[Record set]

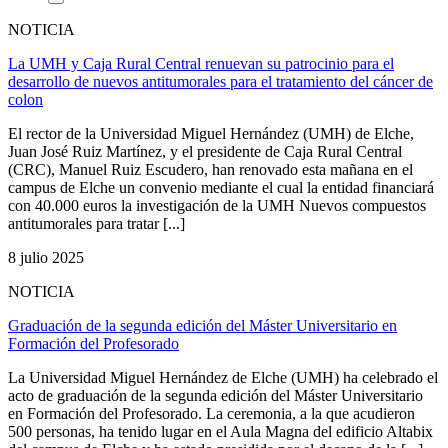
NOTICIA
La UMH y Caja Rural Central renuevan su patrocinio para el
desarrollo de nuevos antitumorales para el tratamiento del cáncer de
colon
El rector de la Universidad Miguel Hernández (UMH) de Elche,
Juan José Ruiz Martínez, y el presidente de Caja Rural Central
(CRC), Manuel Ruiz Escudero, han renovado esta mañana en el
campus de Elche un convenio mediante el cual la entidad financiará
con 40.000 euros la investigación de la UMH Nuevos compuestos
antitumorales para tratar [...]
8 julio 2025
NOTICIA
Graduación de la segunda edición del Máster Universitario en
Formación del Profesorado
La Universidad Miguel Hernández de Elche (UMH) ha celebrado el
acto de graduación de la segunda edición del Máster Universitario
en Formación del Profesorado. La ceremonia, a la que acudieron
500 personas, ha tenido lugar en el Aula Magna del edificio Altabix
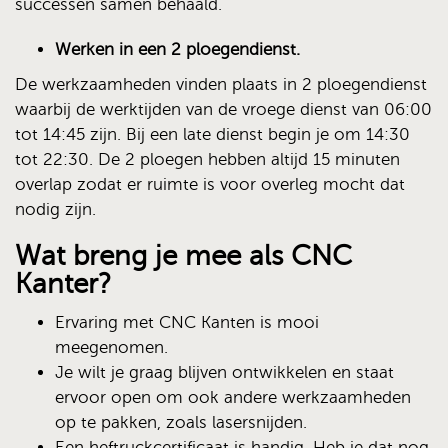
successen samen behaald.
Werken in een 2 ploegendienst.
De werkzaamheden vinden plaats in 2 ploegendienst
waarbij de werktijden van de vroege dienst van 06:00
tot 14:45 zijn. Bij een late dienst begin je om 14:30
tot 22:30. De 2 ploegen hebben altijd 15 minuten
overlap zodat er ruimte is voor overleg mocht dat
nodig zijn.
Wat breng je mee als CNC
Kanter?
Ervaring met CNC Kanten is mooi
meegenomen.
Je wilt je graag blijven ontwikkelen en staat
ervoor open om ook andere werkzaamheden
op te pakken, zoals lasersnijden.
Een heftruckcertificaat is handig. Heb je dat nog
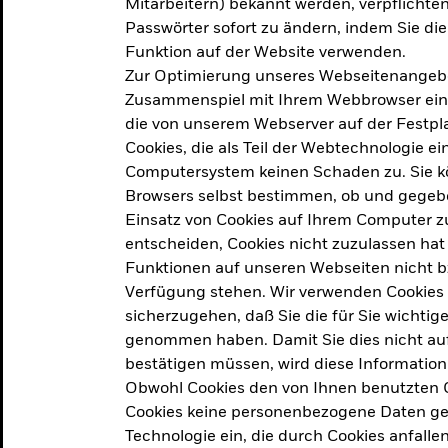
Mitarbeitern) bekannt werden, verpflichten 
ation
Passwörter sofort zu ändern, indem Sie di
Funktion auf der Website verwenden.
Zur Optimierung unseres Webseitenangebot
ern in
Zusammenspiel mit Ihrem Webbrowser ein. Ei
die von unserem Webserver auf der Festpla
Cookies, die als Teil der Webtechnologie e
Computersystem keinen Schaden zu. Sie kö
Browsers selbst bestimmen, ob und gegebe
Einsatz von Cookies auf Ihrem Computer zu
entscheiden, Cookies nicht zuzulassen hat 
geprodukt, das am
Den Beric
Funktionen auf unseren Webseiten nicht 
2025 verfolgt das
Verfügung stehen. Wir verwenden Cookies
tige demografische und
sicherzugehen, daß Sie die für Sie wichtig
Den Beric
te Vorschläge, um das
genommen haben. Damit Sie dies nicht auf 
ken.
bestätigen müssen, wird diese Information
Obwohl Cookies den von Ihnen benutzten C
Cookies keine personenbezogene Daten ges
Technologie ein, die durch Cookies anfalle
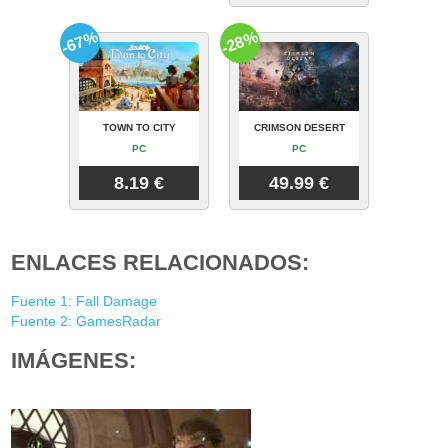
-67%
-28%
TOWN TO CITY
CRIMSON DESERT
PC
PC
8.19 €
49.99 €
ENLACES RELACIONADOS:
Fuente 1: Fall Damage
Fuente 2: GamesRadar
IMÁGENES:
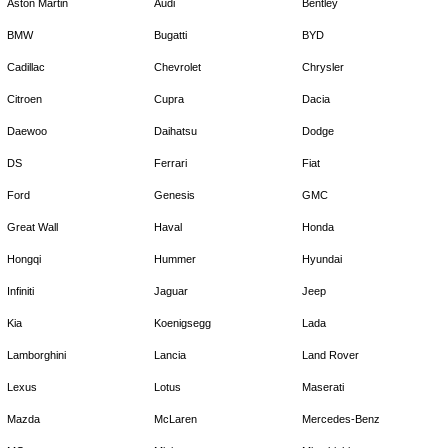
Aston Martin
Audi
Bentley
BMW
Bugatti
BYD
Cadillac
Chevrolet
Chrysler
Citroen
Cupra
Dacia
Daewoo
Daihatsu
Dodge
DS
Ferrari
Fiat
Ford
Genesis
GMC
Great Wall
Haval
Honda
Hongqi
Hummer
Hyundai
Infiniti
Jaguar
Jeep
Kia
Koenigsegg
Lada
Lamborghini
Lancia
Land Rover
Lexus
Lotus
Maserati
Mazda
McLaren
Mercedes-Benz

[/Record set]

- [About this exercise] How many of the lines above hold "Caja"? Answer with only the number.

- [Response to the exercise] 2